Defining therapeutic targets by using adenovirus: blocking NF-kappaB inhibits both inflammatory and destructive mechanisms in rheumatoid synovium but spares anti-inflammatory mediators

Abstract

The role of the transcription factor NF-kappaB in the pathogenesis of rheumatoid arthritis has long been a subject of controversy. We used an adenoviral technique of blocking NF-kappaB through overexpression of the inhibitory subunit IkappaBalpha, which has the advantage that it can be used in the diseased tissue itself, with >90% of the synovial macrophages, fibroblasts, and T cells infected. We found that the spontaneous production of tumor necrosis factor alpha and other pro-inflammatory cytokines is NF-kappaB-dependent in rheumatoid synovial tissue, in contrast to the main anti-inflammatory mediators, like IL-10 and -11, and the IL-1 receptor antagonist. Of even more interest, IkappaBalpha overexpression inhibited the production of matrix metalloproteinases 1 and 3 while not affecting their tissue inhibitor. Blocking NF-kappaB in the rheumatoid joint thus has a very beneficial profile, reducing both the inflammatory response and the tissue destruction. The adenoviral technique described here has widespread applicability, allowing rapid testing of the effects of blocking a potential therapeutic target in either cultures of normal cells or in the diseased tissue itself.

Figure 1

In excess of 90% of rheumatoid synovial cells can be infected with adenovirus. β-galactosidase activity in total rheumatoid synovial membrane cell cultures (A), T lymphocytes (B), macrophages (C), or synoviocytes (D) were detected by double gating for size/granularity and cell surface markers, in cultures infected with 40:1 of either Adv0 (broken line) or Advβgal (solid line). Shown is a representative of five experiments. In E, the means of β-galactosidase-positive cells are plotted ± SEM (n = 5). In F, rheumatoid synovial cells were infected with 40:1 of either Adv0 or AdvIκBα, and cytosolic extracts were prepared.
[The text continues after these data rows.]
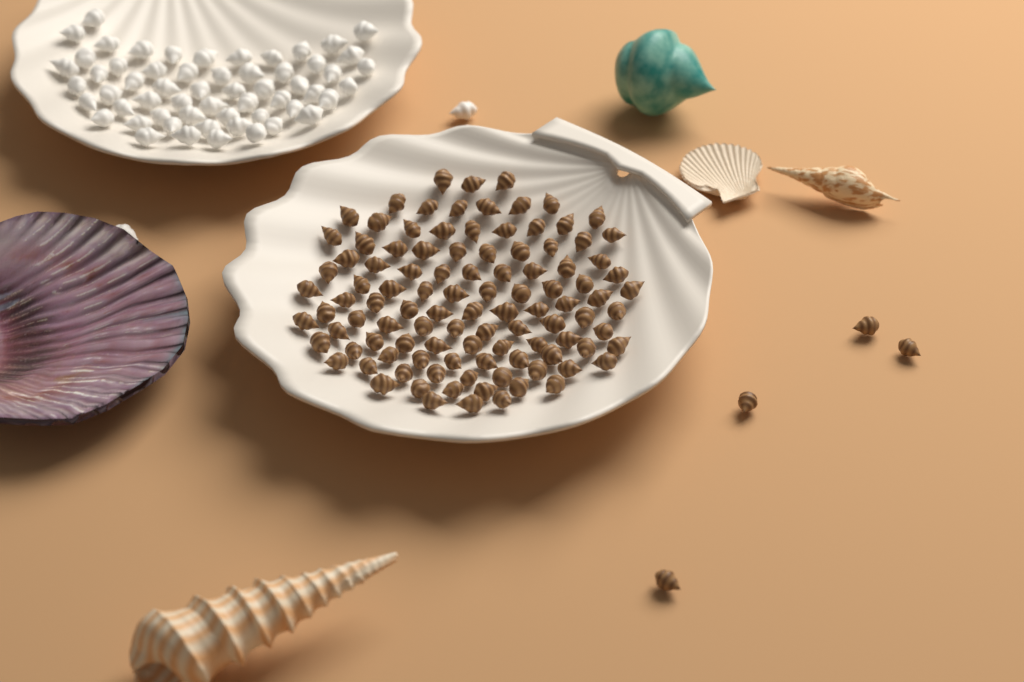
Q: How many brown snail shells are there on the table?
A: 110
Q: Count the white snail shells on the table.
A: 60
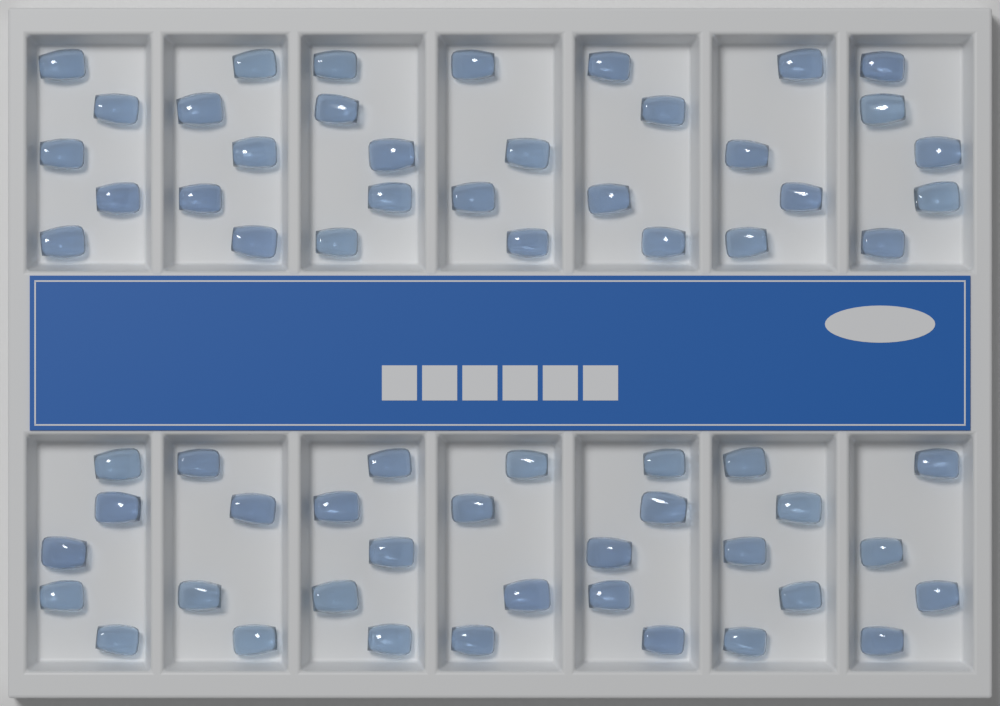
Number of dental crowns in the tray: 64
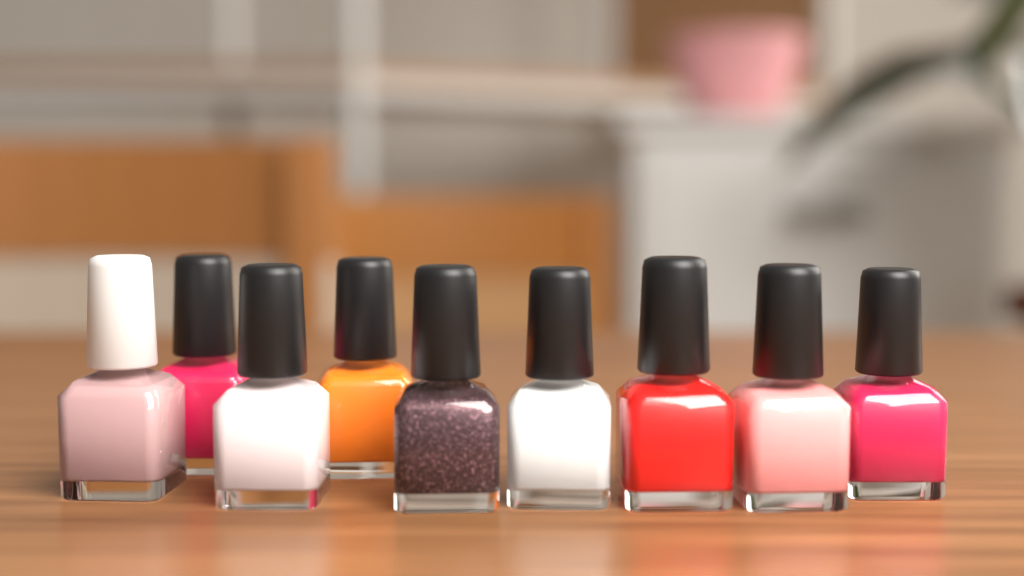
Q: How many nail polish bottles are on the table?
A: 9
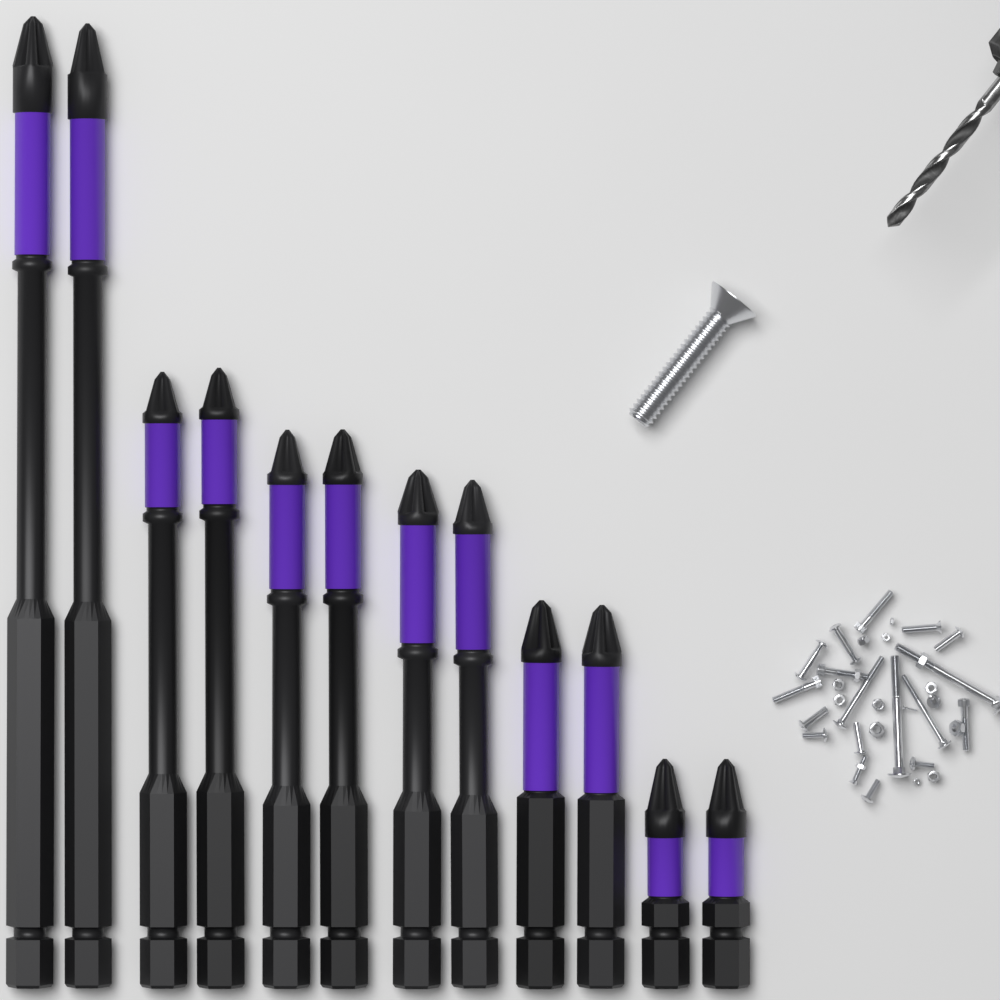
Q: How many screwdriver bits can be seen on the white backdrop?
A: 12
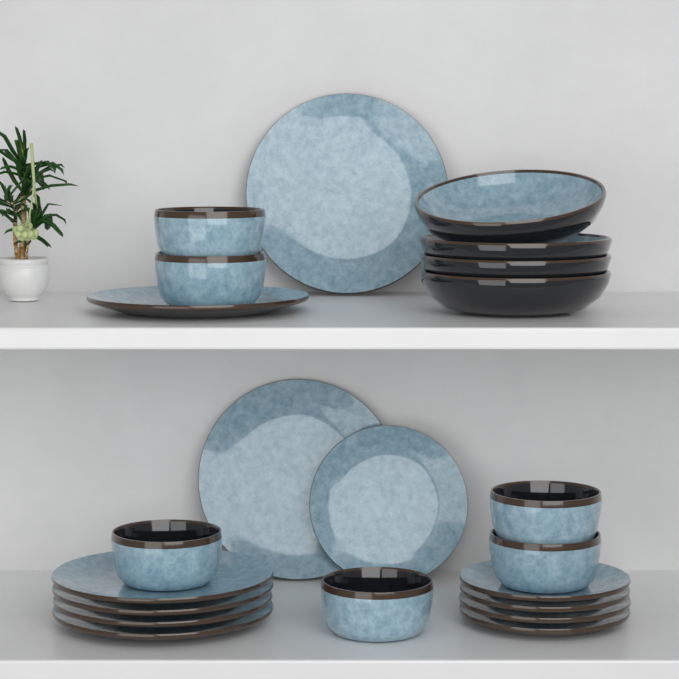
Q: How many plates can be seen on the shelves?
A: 12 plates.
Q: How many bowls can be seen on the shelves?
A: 10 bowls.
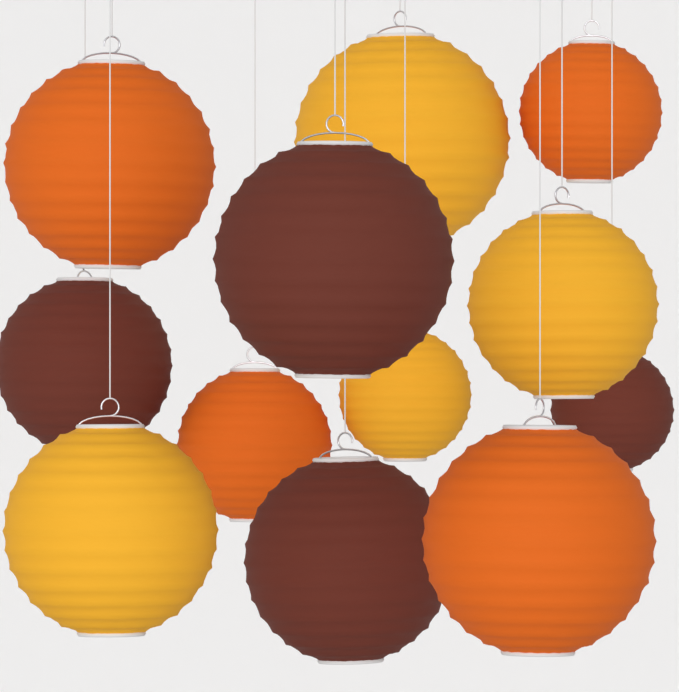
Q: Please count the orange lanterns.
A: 4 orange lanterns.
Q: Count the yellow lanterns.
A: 4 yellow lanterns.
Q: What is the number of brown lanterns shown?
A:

IκBα expression was determined by Western blotting, and the expression of the p42–44 mitogen-activated protein kinases was used as a control.

Figure 2

AdvIκBα infection inhibits the spontaneous production of pro-inflammatory cytokines from rheumatoid synovial cells. Shown is the effect of infection of rheumatoid synovial cells with 40:1 of either Adv0 or AdvIκBα on the spontaneous production of IL-1β (A), IL-8 (B), and IL-6 (C). Error bars indicate SEM (n = 6).

Figure 3

IκBα over-expression permanently inhibits TNFα and IL-6 production. Shown is the effect of infection of rheumatoid synovial cells with 40:1 of either Adv0 or AdvIκBα on the spontaneous production of TNFα (A) or IL-6 (B) over time. Symbols denote uninfected (■), Adv0-infected (♦), or AdvIκBα-infected (●) cells. Shown is a representative of three independent experiments.

Figure 4

Inhibition of NF-κB through AdvIκBα infection has only marginal effects on the spontaneous production of anti-inflammatory mediators. Shown is the effect of infection of rheumatoid synovial cells with 40:1 of either Adv0 or AdvIκBα on the spontaneous production of IL-10 (A), the IL-1 receptor antagonist (B), the p75 soluble TNF receptor (C), and IL-11 (D). Error bars indicate SEM (n = 6).

Figure 5

IκBα over-expression potently inhibits MMP 1 and MMP 3 production but slightly potentiates the production of TIMP-1. Shown is the effect of infection of rheumatoid synovial cells with 40:1 of either Adv0 or AdvIκBα on the spontaneous production of MMP 1 (A), MMP 3 (B), and TIMP-1 (C). Error bars indicate SEM (n = 6).

Figure 6

Effect of AdvIκBα infection on the balance between MMP production versus the production of TIMP-1 over time. Shown is the effect of infection of rheumatoid synovial cells with 40:1 of either Adv0 or AdvIκBα on the spontaneous production MMP 1 (A), MMP 3 (B), and TIMP-1 (C) over time. Symbols denote uninfected (■), Adv0-infected (♦), or AdvIκBα-infected (●) cells. Shown is a representative of three independent experiments.

Figure 7

Effect of AdvIκBα infection on MMP and TIMP production in rheumatoid synovial cell cultures in which IL-1 and/or TNFα were neutralized. Rheumatoid synovial cells were either left uninfected or infected with 40:1 of Adv0 or AdvIκBα. After the virus was taken off and culture medium was added, the cells in each of the three categories either were left untreated or were treated with 20 μg/ml of the IL-1 receptor antagonist and/or 20 μg/ml of the A2 anti-TNFα antibody. The spontaneous production of MMP 1 (A), MMP 3 (B), and TIMP-1 (C) was assayed after 2 days. Shown is a representative of three complete experiments.